Voice/Vision Holocaust Survivor Oral History Archive

Isaac Engel - June 16 & 25, 1992

Transport to Nordhausen

What were the circumstances under which you left Gross Rosen?

Oh, the Russians start moving--they start liquidating the camp. So they, they took me to Nordhausen. This was not far from Dora.

They, they marched you out, another march?

No, they took us on the train. So some of 'em they took off in, in uh, in Nordhausen and some of 'em they went to Dora.

When you were in the train--were they boxcars?

Yeah. Open cars.

Open cars.

Oh yeah. Open cars, open.

Had you heard about the trains going to Treblinka and Auschwitz?

No, in Gross Rosen. No, we didn't have that kinda news there.

Or at any other time either.

No, no, no.


I think Treblinka was already liquidated there a long time. But I didn't hear nothing, no.

Did you ever ta...when you were in the train with other prisoners...


Did you discuss the possibilities of where you were going, maybe escaping?

Escaping, there was no possibility.

No, okay. So what, did you talk about...

We, we didn't know where we're going. We didn't know where they were taking us. We had no idea.

Did you talk at all?


Did you talk at all?

Oh yes. Yes, we talked. Some people died on the way there in the train too. There were dead people.

What did you do with the bodies on the train?

What they do?

What did you do when they died?

When they died they left 'em. They were here like this. I don't remember how many days we were going. I believe it was uh, like six days or something that the journey took place. So in the morning, they took all the bodies and they took 'em the one, they took 'em the one trailer whatever, and one trailer and they left 'em there on that trailer.

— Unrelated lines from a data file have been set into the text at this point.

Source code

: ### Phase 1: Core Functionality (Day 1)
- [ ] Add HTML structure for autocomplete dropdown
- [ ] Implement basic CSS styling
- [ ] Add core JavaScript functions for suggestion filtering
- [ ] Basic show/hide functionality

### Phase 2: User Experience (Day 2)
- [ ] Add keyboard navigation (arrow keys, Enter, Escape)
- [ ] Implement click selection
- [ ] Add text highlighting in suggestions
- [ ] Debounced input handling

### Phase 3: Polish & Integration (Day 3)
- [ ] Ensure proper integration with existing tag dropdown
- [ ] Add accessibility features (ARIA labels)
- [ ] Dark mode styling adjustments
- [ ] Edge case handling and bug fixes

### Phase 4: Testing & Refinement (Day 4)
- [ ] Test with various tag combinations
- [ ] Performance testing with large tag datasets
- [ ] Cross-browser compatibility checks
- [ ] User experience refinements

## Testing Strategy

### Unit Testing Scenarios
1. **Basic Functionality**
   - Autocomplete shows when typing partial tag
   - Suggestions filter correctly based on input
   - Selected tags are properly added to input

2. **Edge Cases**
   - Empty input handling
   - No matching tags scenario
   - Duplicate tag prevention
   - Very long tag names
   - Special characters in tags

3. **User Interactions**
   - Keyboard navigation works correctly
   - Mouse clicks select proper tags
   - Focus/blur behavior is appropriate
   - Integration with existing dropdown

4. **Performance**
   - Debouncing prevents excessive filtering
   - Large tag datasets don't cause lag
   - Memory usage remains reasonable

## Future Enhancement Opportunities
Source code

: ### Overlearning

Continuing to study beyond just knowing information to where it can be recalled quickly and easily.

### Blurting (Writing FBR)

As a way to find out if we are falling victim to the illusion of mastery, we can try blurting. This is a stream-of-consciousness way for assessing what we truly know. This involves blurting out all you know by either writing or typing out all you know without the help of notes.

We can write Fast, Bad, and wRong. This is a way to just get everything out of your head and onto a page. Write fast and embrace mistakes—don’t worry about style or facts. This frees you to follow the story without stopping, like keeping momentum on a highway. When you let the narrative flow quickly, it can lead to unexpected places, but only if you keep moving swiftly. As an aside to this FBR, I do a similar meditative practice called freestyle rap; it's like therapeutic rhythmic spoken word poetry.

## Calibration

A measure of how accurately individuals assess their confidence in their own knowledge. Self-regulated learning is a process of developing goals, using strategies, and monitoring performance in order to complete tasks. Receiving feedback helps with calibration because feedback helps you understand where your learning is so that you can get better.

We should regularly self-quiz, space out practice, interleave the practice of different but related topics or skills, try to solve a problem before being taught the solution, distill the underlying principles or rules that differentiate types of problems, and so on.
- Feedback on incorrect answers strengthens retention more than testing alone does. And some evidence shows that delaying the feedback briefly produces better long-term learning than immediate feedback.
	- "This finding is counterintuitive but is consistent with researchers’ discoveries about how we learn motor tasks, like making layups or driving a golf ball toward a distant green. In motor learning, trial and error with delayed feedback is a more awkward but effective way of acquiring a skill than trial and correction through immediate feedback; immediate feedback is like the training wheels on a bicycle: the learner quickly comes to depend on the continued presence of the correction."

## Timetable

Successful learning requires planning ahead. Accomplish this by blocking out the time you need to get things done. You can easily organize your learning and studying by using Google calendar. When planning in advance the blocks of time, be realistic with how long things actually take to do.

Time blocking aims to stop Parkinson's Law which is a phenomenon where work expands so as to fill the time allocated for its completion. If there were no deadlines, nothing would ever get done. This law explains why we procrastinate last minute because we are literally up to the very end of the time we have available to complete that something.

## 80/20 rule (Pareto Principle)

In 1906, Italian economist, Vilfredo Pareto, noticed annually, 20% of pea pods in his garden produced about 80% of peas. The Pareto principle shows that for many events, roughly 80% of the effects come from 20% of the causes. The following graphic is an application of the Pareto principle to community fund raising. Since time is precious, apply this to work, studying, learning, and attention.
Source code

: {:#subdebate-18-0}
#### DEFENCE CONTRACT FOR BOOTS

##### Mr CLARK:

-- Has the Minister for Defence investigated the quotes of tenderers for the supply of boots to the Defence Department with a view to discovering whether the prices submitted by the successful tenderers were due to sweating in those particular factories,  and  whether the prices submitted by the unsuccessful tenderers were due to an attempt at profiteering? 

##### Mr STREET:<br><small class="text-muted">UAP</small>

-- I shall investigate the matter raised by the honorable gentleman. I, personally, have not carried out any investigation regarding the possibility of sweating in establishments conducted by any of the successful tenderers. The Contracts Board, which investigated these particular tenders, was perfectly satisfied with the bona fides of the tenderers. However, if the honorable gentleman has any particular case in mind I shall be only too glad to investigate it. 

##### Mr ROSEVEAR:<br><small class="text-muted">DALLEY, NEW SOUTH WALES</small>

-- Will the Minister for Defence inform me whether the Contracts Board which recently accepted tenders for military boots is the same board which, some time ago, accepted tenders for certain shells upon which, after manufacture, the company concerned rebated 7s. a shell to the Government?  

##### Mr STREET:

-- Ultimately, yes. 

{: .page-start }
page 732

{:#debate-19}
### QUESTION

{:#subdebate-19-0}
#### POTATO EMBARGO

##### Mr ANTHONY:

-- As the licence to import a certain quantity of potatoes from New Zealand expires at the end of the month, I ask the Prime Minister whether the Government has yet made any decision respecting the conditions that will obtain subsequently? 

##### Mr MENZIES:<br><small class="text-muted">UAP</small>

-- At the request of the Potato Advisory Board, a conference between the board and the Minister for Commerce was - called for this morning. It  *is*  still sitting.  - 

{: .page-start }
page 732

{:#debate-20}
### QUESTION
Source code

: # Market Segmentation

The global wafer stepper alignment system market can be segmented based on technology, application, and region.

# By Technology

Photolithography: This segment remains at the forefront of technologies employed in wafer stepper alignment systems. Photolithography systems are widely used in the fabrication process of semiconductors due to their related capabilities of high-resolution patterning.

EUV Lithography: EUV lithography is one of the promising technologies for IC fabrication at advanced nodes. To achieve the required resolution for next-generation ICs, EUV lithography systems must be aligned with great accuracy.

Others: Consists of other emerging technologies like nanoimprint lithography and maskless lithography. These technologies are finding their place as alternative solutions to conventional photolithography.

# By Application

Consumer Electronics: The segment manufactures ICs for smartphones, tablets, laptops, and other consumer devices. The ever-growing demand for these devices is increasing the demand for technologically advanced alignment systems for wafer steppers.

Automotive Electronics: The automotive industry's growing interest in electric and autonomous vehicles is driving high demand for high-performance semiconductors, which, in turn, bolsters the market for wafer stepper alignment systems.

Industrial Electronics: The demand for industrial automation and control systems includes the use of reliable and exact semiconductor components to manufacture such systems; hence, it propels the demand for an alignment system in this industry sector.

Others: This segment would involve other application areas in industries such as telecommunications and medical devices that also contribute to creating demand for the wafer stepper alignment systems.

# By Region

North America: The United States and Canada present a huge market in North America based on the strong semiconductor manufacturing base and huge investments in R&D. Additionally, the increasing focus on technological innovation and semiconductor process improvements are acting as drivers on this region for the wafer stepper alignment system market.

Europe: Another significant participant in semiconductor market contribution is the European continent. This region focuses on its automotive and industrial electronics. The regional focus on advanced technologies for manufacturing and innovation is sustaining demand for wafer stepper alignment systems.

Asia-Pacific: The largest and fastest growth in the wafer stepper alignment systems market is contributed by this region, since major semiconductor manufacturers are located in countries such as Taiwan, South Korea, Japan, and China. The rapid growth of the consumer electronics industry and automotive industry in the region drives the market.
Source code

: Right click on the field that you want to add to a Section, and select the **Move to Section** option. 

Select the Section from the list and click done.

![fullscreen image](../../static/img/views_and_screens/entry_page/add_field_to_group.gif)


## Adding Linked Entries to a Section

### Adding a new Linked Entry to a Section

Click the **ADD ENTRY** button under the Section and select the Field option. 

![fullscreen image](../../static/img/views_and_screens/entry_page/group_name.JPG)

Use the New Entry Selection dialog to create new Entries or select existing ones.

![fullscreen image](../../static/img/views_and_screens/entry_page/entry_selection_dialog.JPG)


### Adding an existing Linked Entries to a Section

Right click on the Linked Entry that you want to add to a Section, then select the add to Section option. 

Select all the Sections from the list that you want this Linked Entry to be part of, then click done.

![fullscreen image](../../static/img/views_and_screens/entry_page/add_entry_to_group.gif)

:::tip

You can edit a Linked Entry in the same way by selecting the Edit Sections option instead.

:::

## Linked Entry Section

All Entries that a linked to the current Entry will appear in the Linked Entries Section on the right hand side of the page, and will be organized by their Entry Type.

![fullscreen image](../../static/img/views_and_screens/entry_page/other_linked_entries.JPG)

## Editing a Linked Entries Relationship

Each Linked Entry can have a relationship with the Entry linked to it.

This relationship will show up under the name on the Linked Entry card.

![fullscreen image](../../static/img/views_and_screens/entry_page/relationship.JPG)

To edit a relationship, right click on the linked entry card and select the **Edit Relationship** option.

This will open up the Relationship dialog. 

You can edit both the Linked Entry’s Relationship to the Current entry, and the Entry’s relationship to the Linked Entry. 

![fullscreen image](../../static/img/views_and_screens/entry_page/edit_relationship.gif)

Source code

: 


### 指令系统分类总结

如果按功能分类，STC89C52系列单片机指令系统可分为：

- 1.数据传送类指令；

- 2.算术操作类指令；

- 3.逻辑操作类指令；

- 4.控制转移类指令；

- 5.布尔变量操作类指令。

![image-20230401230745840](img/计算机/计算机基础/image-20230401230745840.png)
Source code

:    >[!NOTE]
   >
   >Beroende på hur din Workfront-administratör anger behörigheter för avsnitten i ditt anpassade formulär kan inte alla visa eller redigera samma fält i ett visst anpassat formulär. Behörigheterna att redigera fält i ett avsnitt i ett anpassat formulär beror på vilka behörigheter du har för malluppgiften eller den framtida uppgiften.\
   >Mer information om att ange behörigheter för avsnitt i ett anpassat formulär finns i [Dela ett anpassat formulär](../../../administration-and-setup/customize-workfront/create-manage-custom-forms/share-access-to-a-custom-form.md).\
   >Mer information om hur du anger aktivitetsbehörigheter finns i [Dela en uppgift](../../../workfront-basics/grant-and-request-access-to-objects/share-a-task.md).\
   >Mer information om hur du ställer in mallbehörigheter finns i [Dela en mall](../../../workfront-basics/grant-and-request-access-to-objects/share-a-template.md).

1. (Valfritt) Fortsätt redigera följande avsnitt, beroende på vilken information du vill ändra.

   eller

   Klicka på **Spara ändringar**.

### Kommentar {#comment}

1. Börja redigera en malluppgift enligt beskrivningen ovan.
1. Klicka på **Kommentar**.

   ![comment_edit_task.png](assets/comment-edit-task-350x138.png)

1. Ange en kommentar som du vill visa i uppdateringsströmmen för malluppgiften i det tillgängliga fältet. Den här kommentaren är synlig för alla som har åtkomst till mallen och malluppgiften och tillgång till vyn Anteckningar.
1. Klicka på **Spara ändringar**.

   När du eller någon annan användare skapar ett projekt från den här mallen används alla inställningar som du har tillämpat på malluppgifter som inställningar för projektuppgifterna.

Did any, did any of your friends die?

Not on my eyes.

So none of the, none of the people who died on the train were close to you.

No, no, no.

Did you make friends, good friends?

Oh yes. Yes. Had a very, very good friends in Czenstochov. I made good friend in Gross Rosen the same guy. He was a tailor. And when they took me to work in the kitchen. So I used to steal--I used to eat whatever I could. And I used to steal some stuff and I used to bring it to that barrack there. I used to give him some food. And they used to search us. Sometimes they did and they sometimes they didn't. They searched, they used to give a few whips. I used to get a few whips, was taking out some food, what--food. Carrots and stuff like this. But it was uh, something, some nourishment, so.

You helped each other.

Oh sure.

Were there other examples of people helping each other?

Sure. There were.

Tell me some.

Everybody was looking out for himself to survive


...ev...first. But, you know, if somebody had uh, like I sai...had a surplus or something. I couldn't sell it or stuff like this, like when I, in Gross Rosen this guy from there I made friends with him from Czenstochov. And when we--in Gross Rosen we were together. So I used to bring him whatever I could. I used to bring him uh, like uh, when I had a opportunity in the kitchen, I brought him. I was working in the kitchen. I brought him some food if I could. That was the only thing I could help him. I couldn't help with anything else. There was no money there. That thing over there. When you came on the German soil, everything disappeared.